• Entries provided:
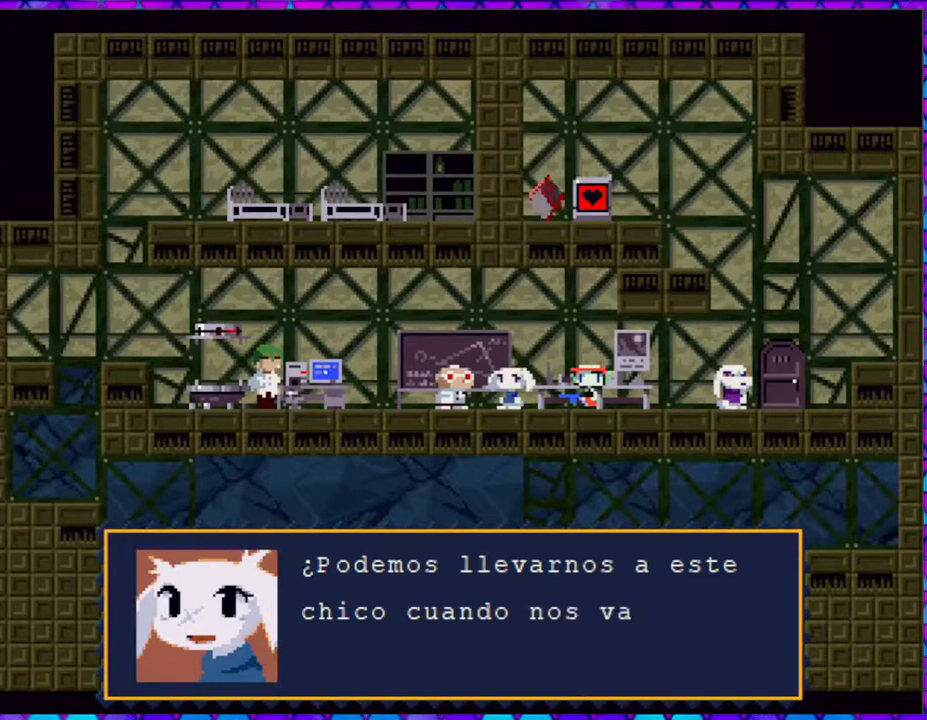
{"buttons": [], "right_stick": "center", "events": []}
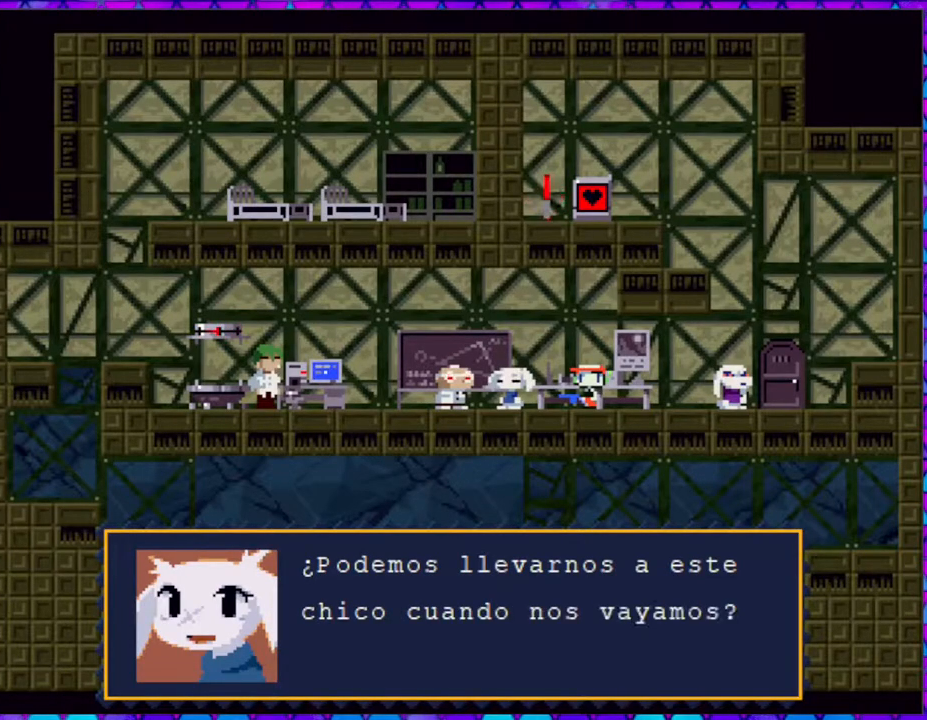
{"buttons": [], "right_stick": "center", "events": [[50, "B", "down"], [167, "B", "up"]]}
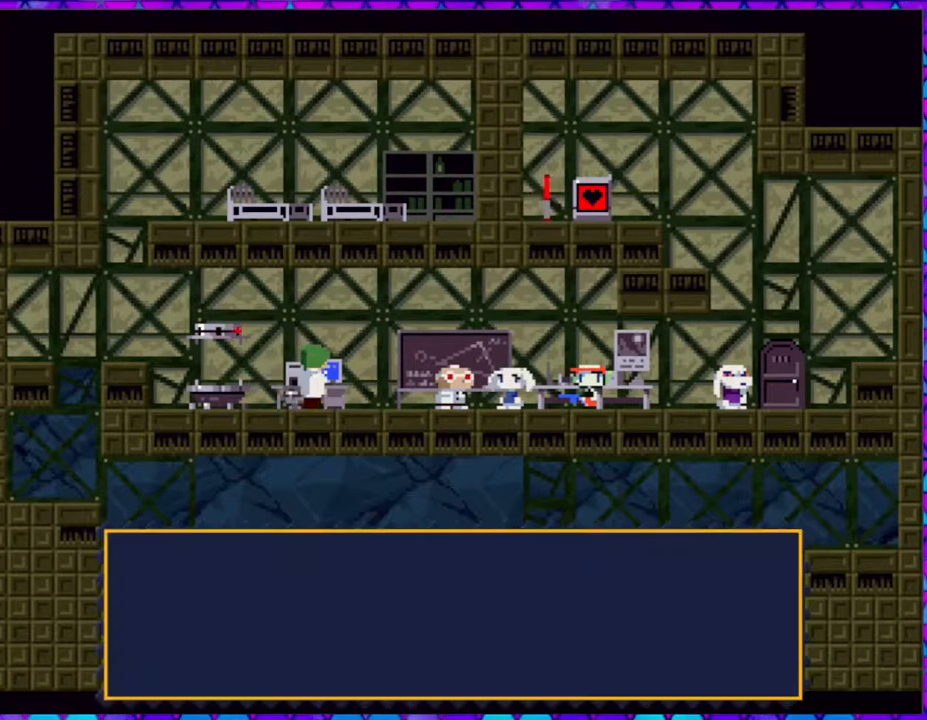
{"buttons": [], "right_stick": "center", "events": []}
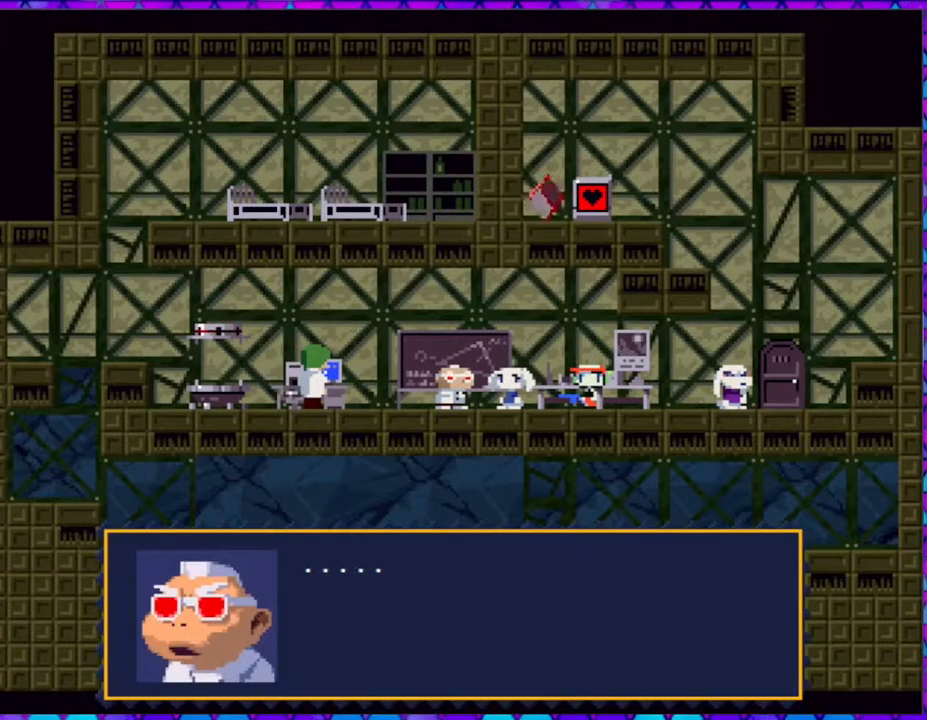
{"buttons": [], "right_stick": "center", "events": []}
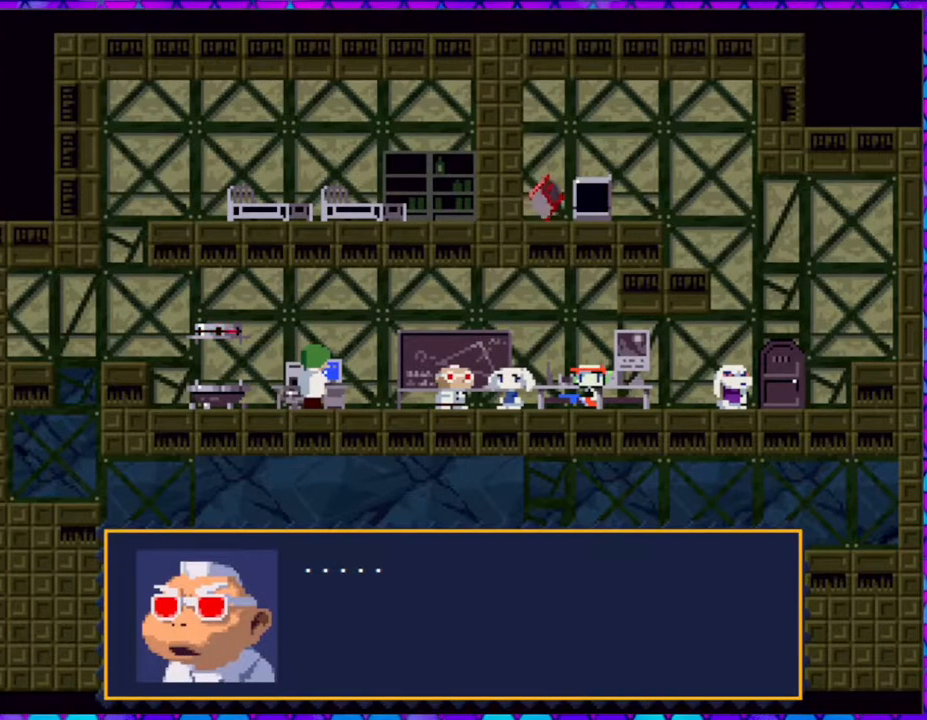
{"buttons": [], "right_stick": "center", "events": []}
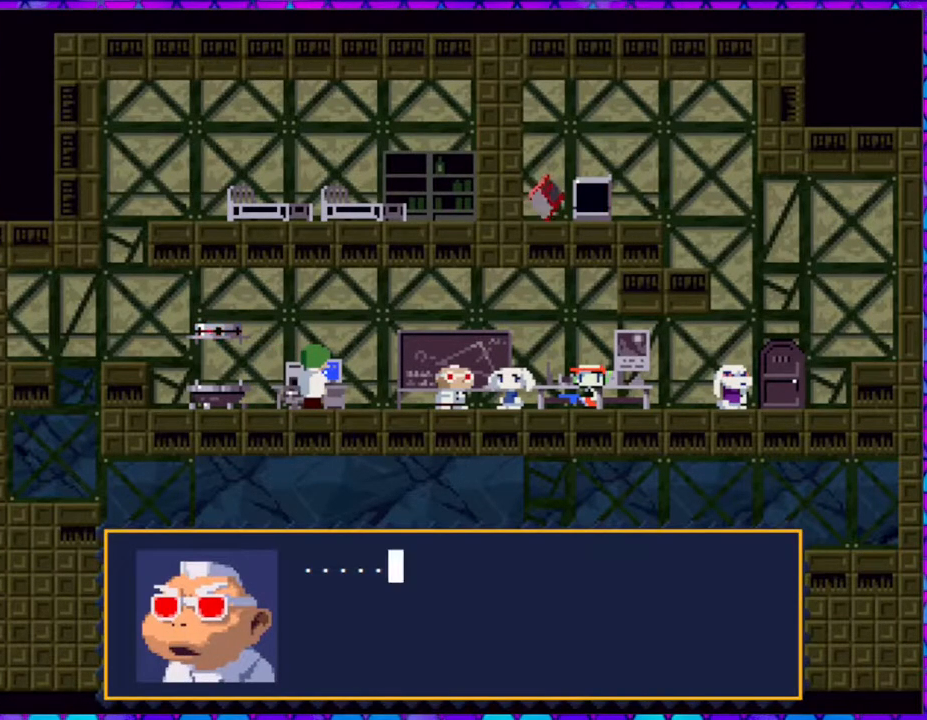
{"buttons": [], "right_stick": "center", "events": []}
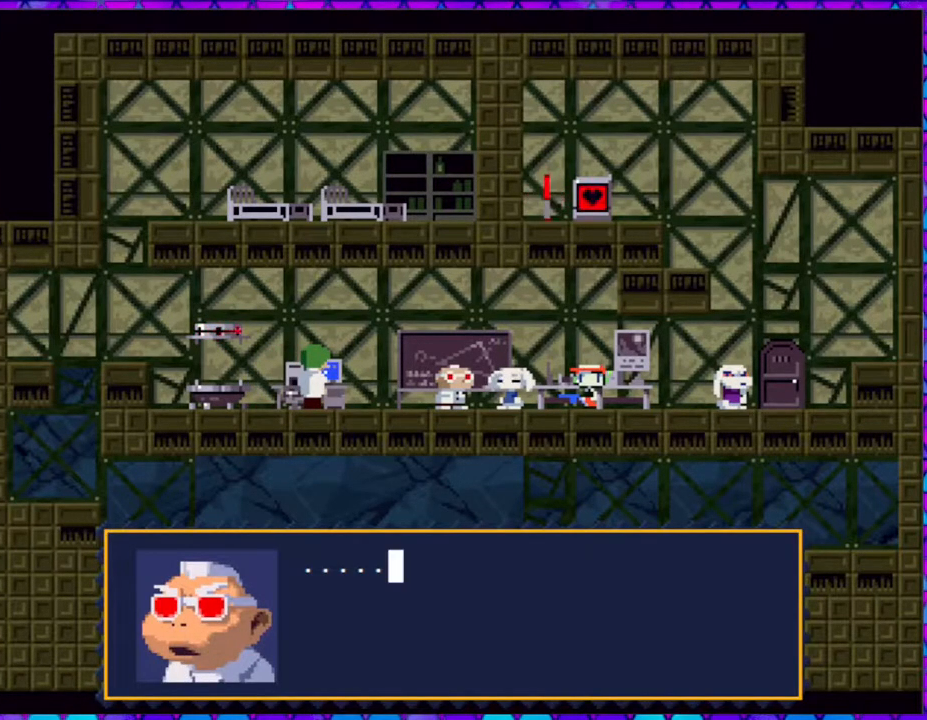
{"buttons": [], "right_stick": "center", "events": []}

• Problem requirements:
When you copy the data above, keep each line exact and omit the pictures.

• Answer to the exercise:
{"buttons": [], "right_stick": "center", "events": []}
{"buttons": [], "right_stick": "center", "events": [[50, "B", "down"], [167, "B", "up"]]}
{"buttons": [], "right_stick": "center", "events": []}
{"buttons": [], "right_stick": "center", "events": []}
{"buttons": [], "right_stick": "center", "events": []}
{"buttons": [], "right_stick": "center", "events": []}
{"buttons": [], "right_stick": "center", "events": []}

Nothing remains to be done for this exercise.